Hind was awarded the £10,000 Betty Trask Prize for Hitch (Hamish Hamilton), described by judge Elanor Dymott as "an extraordinary take on the picaresque." Isabella Hammand's The Parisian (Jonathan Cape) Nzelu's The Private Joys of Nnenna Maloney (Dialogue Books) and Hall's The Familiars (Zaffre) were the three winners of the Betty Trask awards, and each received £5,400.
Elena Arevalo Melville was awarded the £5,000 inaugural Queen's Knickers award for her "worthy winner" Umbrella (Scallywag Press). The award recognises an "outstanding children's original illustrated book", and includes runners-up Didier Lévy and Frederic Benaglia for How to Light Your Dragon (Thames & Hudson).

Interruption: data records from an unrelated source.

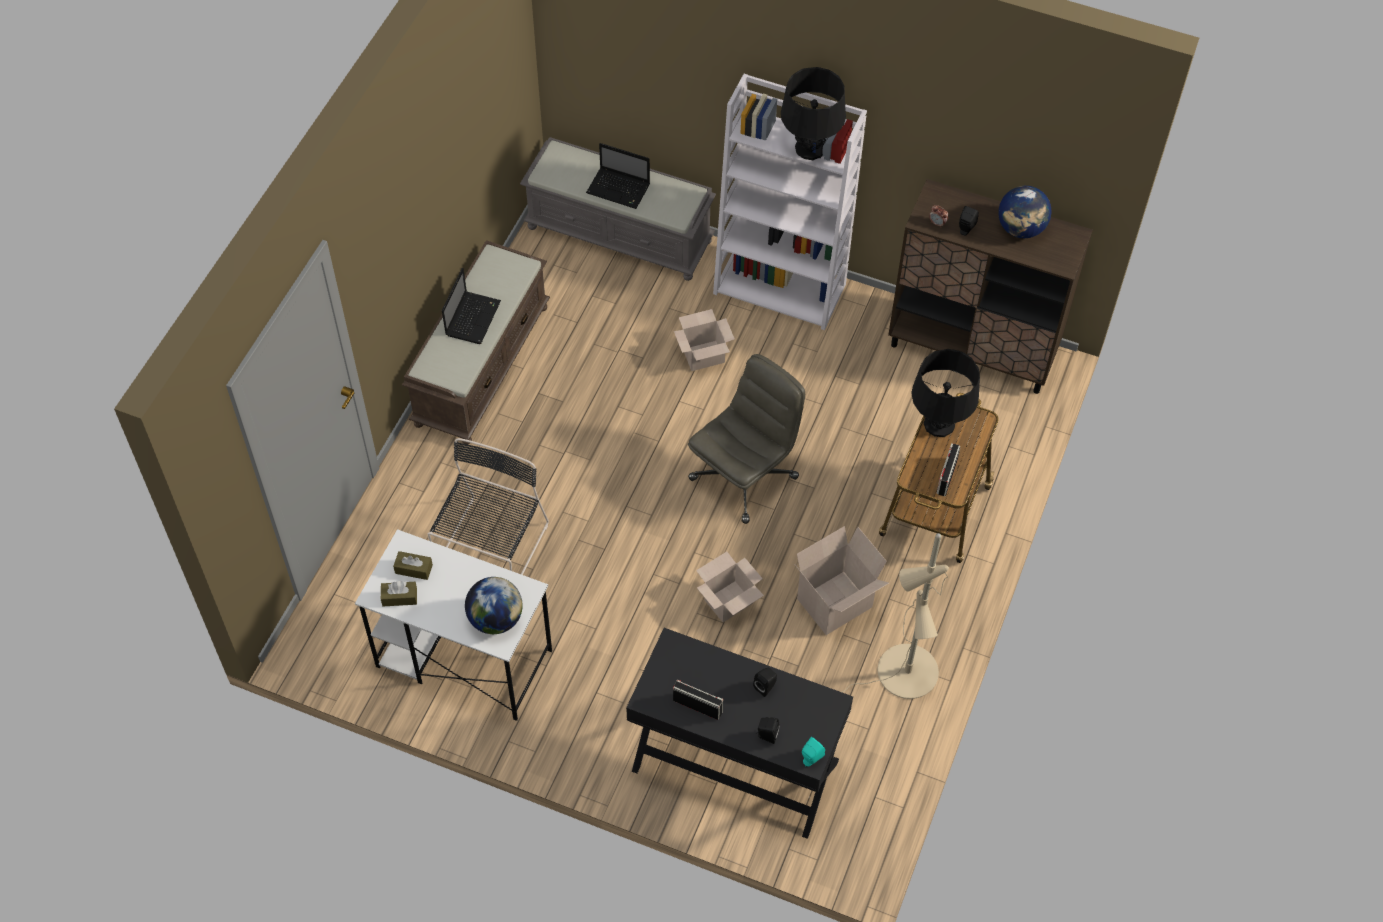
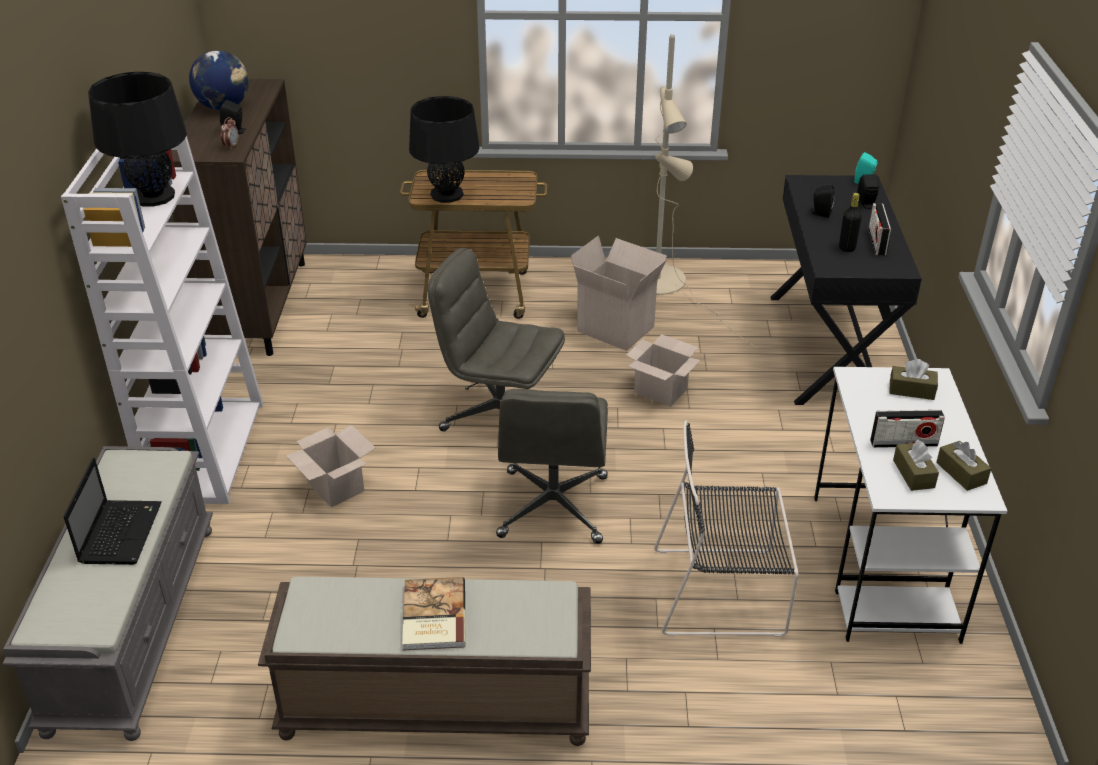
camera: 110 degrees left, 20 degrees down
laptop [442,268,501,344] -> book [402,577,466,650]
globe [465,577,523,634] -> brown tissue box [890,359,938,400]
radio [936,443,960,496] -> radio moved to [870,410,945,448]
none -> grey office chair [496,389,608,544]
none -> black bottle [839,193,862,252]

They will receive £500 each.
The full list of winners sees Trinidadian debut author and Desmond Elliot Prize winner Claire Adam receive the £4,000 McKitterick prize for Golden Child (Faber), with Taffy Brodesser-Akner awarded the runner-up prize of £1,250 for Fleishman is in Trouble (Wildfire).
SoA chair Joanne Harris presented the awards via an online ceremony today (18th June). She said: “We’ve always said that receiving an SoA Award can be transformational for an author. They aren’t about promoting big corporate sponsors. They don’t seek out one big winner and say ‘This one’s best of all’. Each year, they reward the breadth and depth of books and words, and reward authors at the start of their careers as well as those well established.

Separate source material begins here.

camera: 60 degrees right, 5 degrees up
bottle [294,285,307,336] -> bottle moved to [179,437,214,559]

"This year, as the health crisis makes authors’ precarious careers even more of a challenge to sustain, it is more important than ever to celebrate the work of today’s 32 winners.

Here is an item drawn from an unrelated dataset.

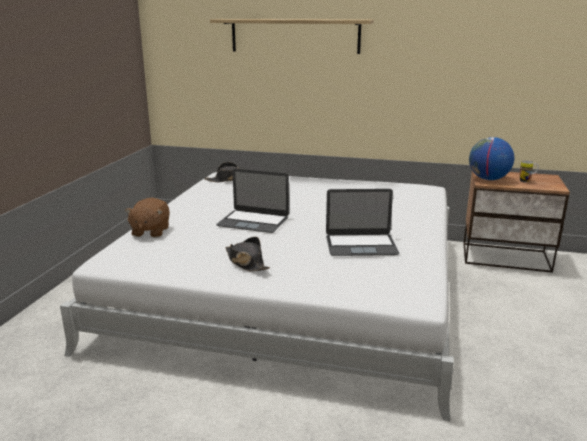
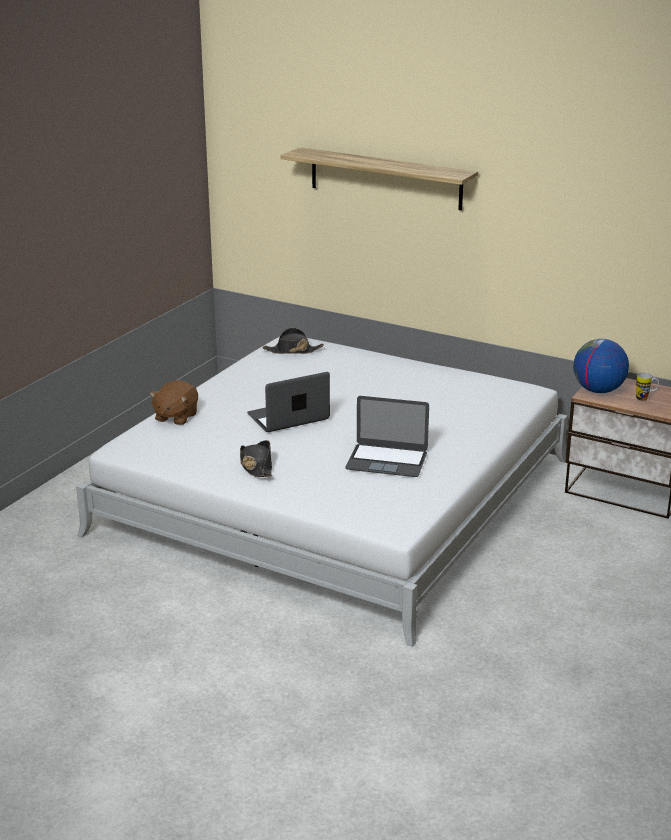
camera: 15 degrees right, 5 degrees up
laptop [216,169,289,233] -> laptop turned 120 degrees clockwise [247,372,330,432]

"The nine Awards were judged as lockdown began. We announced the shortlists at the height of restrictions. And we’re celebrating today in videos and on social media, instead of with a crowd of five hundred at Southwark Cathedral. So perhaps it is a lucky coincidence that in the week we announce the winners, many of our bookshops have started to reopen. What better way to celebrate today’s winners by buying and reading them?”
The five poets each awarded £5,670 for the Eric Gregory awards are Susannah Dickey for Bloodthirsty Marriage, Natalie Linh Bolderston for Divinations on Survival, Roseanne Watt for Moder Dy, Kadish Morris for Poor but Sexy and Amina Jama for A Warning to the House That Holds Me.
The Somerset Maugham awards see four writers awarded £4,000 each. The awards were received by Alex Allison for The Art of the Body (Dialogue Books), Oliver Soden for Michael Tippet: The Biography (Orion), Roseanne Watt for Moder Dy (Birlinn Ltd) and Amrou Al-Kadhi for Unicorn (4th Estate).
Describing Unicorn, judge Nadifa Mohamed said the work was a "wild and untamed memoir that is told with such breathlessness and confidence that Al-Kadhi seems to be in the room with you. The story goes from familial love to aquariums to sexual identity and is enjoyable, and laugh out funny, all the way through."
The Cholmondeley award sees five poets awarded £2,100 for a body of work, and was won this year by Alec Finlay, Linda France, Hannah Lowe, Rod Mengham and Bhanu Kapil.
This year's recipient of the £1,000 ALCS Tom-Gallon Trust award is Wendy Riley for Eva at the End of the World. The runner-up is Diana Powell for Whale Watching. She will receive £575.
Travelling scholarships are awarded to British writers to "enable engagement with writers abroad, and are each worth £1,600. The 5 winners are author and columnist Luke Brown, poet playwright and designer Inua Ellams, journalist and author Georgina Lawton, previous Cholmondeley award recipeint Neil Rollinson and author and Booker prize shortlistee Ahdaf Soueif.
The £1,000 Paul Torday Memorial prize, which recognises a writer over 60, was won by Donald S Murray for As the Women Lay Dreaming (Saraband). Gabby Koppel's Reparation (Honno Press) is the runner-up.
Honno, Saraband and Scallywag were described as pioneers of "inclusivity with age, race and geography".